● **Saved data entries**
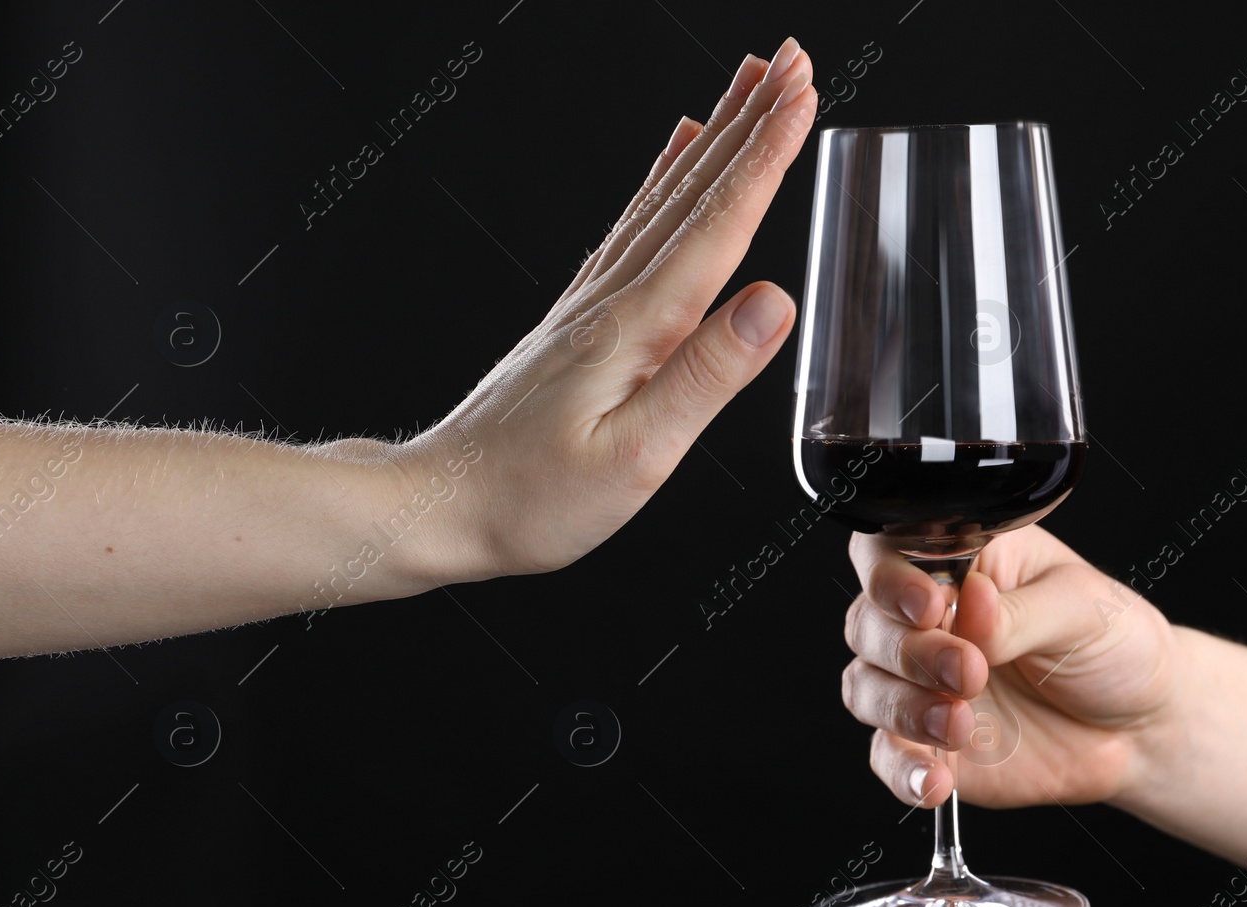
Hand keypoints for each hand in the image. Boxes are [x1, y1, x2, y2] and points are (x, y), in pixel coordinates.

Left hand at [389, 38, 817, 582]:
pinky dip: (662, 179)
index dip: (766, 157)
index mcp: (637, 328)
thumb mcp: (636, 456)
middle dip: (750, 121)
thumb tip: (774, 302)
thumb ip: (706, 376)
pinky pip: (631, 226)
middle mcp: (612, 300)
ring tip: (748, 84)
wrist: (441, 504)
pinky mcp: (579, 320)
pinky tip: (674, 155)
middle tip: (793, 61)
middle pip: (693, 192)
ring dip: (714, 137)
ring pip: (664, 198)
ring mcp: (591, 304)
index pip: (717, 225)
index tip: (805, 96)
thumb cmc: (533, 498)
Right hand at [842, 524, 1183, 809]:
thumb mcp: (1082, 609)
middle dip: (908, 651)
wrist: (1142, 727)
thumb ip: (1018, 612)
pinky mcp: (928, 746)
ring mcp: (921, 685)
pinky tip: (934, 781)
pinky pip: (888, 758)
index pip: (888, 554)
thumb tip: (970, 604)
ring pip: (865, 688)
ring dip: (902, 708)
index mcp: (960, 565)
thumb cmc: (1114, 645)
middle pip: (868, 625)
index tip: (928, 605)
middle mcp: (928, 622)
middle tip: (968, 671)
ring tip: (960, 724)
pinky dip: (902, 771)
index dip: (889, 578)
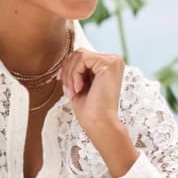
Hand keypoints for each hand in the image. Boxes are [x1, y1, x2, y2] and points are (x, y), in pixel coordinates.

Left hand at [58, 48, 138, 177]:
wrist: (99, 124)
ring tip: (73, 92)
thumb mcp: (80, 85)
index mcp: (108, 66)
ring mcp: (113, 61)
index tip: (64, 86)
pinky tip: (79, 88)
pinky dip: (75, 74)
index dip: (68, 69)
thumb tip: (65, 59)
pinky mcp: (109, 63)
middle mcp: (114, 61)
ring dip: (70, 75)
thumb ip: (77, 70)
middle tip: (68, 92)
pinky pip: (82, 58)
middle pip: (79, 53)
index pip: (82, 56)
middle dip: (68, 72)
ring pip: (79, 55)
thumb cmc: (90, 111)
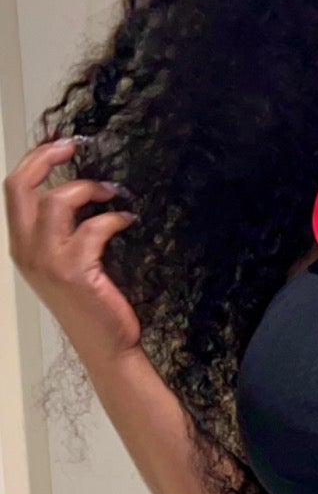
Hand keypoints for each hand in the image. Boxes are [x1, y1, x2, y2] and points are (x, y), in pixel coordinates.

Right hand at [4, 135, 139, 359]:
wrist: (106, 347)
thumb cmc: (92, 306)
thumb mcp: (64, 264)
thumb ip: (61, 230)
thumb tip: (79, 190)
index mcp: (22, 246)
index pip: (14, 189)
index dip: (35, 160)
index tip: (61, 146)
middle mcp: (27, 251)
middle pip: (21, 186)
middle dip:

● **EXERCISE BRIEF**
When the line with "thumb cmc: (533, 498)" is reached in the data above, start copying there, and copy each line exactly until the line with "index dip: (889, 578)" has been copied; copy nothing else.

● **ANSWER TO THIS PROBLEM**
thumb cmc: (533, 498)
Right hand at [842, 524, 1183, 809]:
thumb mcp: (1082, 609)
middle dip: (908, 651)
wrist: (1142, 727)
thumb ip: (1018, 612)
pinky mcp: (928, 746)
ring mcp: (921, 685)
pinky tip: (934, 781)
pinky pip: (888, 758)
index pip: (888, 554)
thumb tip: (970, 604)
ring pip: (865, 688)
ring dip: (902, 708)
index mcp: (960, 565)
thumb cmc: (1114, 645)
middle pip: (868, 625)
index tip: (928, 605)
middle mcp: (928, 622)
middle tip: (968, 671)
ring tip: (960, 724)
pinky dip: (902, 771)
index dip: (889, 578)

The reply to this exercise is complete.